++++ SOURCE MATERIAL ++++

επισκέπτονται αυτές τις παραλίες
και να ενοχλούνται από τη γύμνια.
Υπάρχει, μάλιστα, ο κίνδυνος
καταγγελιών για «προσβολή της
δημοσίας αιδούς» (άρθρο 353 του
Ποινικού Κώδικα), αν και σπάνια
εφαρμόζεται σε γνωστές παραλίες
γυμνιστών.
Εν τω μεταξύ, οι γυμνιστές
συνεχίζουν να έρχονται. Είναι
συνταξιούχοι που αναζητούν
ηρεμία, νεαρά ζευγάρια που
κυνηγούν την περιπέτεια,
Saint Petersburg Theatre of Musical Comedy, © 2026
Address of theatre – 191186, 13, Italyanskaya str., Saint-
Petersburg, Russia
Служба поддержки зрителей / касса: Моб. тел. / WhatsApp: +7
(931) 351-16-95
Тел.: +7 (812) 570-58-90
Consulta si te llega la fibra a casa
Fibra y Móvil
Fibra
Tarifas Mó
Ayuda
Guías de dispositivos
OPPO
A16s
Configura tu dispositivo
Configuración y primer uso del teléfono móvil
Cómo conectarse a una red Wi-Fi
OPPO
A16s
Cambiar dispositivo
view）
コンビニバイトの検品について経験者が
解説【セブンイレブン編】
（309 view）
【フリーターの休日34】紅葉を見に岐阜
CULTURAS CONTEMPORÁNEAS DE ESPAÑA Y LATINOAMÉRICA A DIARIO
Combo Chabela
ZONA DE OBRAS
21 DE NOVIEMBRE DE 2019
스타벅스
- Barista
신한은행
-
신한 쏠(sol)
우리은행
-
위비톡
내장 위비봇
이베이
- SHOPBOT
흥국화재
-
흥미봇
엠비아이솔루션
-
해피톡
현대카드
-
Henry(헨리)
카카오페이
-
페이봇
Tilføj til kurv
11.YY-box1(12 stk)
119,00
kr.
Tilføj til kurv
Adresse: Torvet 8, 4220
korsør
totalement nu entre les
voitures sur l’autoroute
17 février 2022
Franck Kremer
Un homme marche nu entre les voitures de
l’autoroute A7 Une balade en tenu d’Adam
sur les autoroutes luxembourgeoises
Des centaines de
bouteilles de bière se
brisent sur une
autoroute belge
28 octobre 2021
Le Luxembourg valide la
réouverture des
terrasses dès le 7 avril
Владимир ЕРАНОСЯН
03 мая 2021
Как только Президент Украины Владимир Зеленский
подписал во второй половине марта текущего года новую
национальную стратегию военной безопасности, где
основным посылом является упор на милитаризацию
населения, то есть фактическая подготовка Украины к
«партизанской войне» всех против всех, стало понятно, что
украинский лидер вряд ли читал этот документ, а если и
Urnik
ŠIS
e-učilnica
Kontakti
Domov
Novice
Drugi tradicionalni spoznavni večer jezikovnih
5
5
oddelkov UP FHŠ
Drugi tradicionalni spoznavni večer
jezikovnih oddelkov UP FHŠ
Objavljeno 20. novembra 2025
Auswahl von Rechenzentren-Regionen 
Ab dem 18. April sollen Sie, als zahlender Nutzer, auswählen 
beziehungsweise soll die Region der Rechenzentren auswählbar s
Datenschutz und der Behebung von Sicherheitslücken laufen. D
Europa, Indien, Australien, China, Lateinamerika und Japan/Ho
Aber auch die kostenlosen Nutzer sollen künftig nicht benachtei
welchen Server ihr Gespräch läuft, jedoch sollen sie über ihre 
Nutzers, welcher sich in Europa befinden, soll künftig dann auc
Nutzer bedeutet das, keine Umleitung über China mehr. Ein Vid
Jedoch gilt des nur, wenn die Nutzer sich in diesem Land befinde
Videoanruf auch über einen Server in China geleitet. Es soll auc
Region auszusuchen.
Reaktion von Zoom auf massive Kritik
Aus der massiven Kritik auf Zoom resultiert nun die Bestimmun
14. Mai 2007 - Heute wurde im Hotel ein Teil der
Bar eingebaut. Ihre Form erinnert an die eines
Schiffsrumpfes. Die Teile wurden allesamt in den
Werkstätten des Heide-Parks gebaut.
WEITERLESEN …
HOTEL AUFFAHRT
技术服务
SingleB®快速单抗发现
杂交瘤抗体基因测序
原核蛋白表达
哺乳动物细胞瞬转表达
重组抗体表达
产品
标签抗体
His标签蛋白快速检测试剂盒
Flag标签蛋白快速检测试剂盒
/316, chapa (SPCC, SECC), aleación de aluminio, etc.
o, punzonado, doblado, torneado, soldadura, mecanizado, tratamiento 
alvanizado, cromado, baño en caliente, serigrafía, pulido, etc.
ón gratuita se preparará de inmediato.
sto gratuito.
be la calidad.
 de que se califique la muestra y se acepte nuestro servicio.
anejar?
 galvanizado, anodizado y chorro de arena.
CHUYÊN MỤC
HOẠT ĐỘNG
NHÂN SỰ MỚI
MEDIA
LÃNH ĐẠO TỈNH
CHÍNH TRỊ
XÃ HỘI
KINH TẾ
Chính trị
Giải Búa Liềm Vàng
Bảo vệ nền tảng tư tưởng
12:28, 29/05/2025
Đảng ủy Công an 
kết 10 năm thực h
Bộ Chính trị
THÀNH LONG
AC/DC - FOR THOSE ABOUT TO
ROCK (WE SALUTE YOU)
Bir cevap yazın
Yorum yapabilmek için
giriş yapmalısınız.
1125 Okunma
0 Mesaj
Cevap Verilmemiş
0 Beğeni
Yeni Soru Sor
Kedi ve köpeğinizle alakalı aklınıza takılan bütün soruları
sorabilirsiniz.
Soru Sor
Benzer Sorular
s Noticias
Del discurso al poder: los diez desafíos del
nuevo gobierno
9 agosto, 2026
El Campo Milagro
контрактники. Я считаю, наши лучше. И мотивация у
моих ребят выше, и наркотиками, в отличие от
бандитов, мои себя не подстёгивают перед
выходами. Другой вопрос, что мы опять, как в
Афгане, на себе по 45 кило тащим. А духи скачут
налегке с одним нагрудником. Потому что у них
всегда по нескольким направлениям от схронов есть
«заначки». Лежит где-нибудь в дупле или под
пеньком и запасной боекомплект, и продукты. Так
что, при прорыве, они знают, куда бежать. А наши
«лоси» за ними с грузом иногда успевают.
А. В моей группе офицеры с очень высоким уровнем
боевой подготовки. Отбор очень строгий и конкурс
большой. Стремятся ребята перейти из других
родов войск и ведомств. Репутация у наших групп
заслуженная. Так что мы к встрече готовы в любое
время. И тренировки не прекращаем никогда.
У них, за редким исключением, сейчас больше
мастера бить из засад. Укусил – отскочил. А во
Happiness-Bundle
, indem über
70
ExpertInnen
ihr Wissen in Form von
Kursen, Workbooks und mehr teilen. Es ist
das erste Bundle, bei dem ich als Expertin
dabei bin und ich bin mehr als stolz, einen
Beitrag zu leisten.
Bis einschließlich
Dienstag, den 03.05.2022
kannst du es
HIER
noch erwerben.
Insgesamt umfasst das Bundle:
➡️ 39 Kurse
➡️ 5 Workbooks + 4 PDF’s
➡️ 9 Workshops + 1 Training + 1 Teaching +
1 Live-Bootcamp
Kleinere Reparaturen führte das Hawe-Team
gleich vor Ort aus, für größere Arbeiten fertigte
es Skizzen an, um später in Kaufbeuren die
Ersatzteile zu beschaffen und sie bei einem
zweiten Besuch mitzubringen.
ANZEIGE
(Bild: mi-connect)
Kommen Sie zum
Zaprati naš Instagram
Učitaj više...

++++

**THE PROBLEM:** Filter the rows above, copying each line that contains the string "Bundle". Case counts.

**ANSWER BOX:**
Happiness-Bundle
das erste Bundle, bei dem ich als Expertin
Insgesamt umfasst das Bundle:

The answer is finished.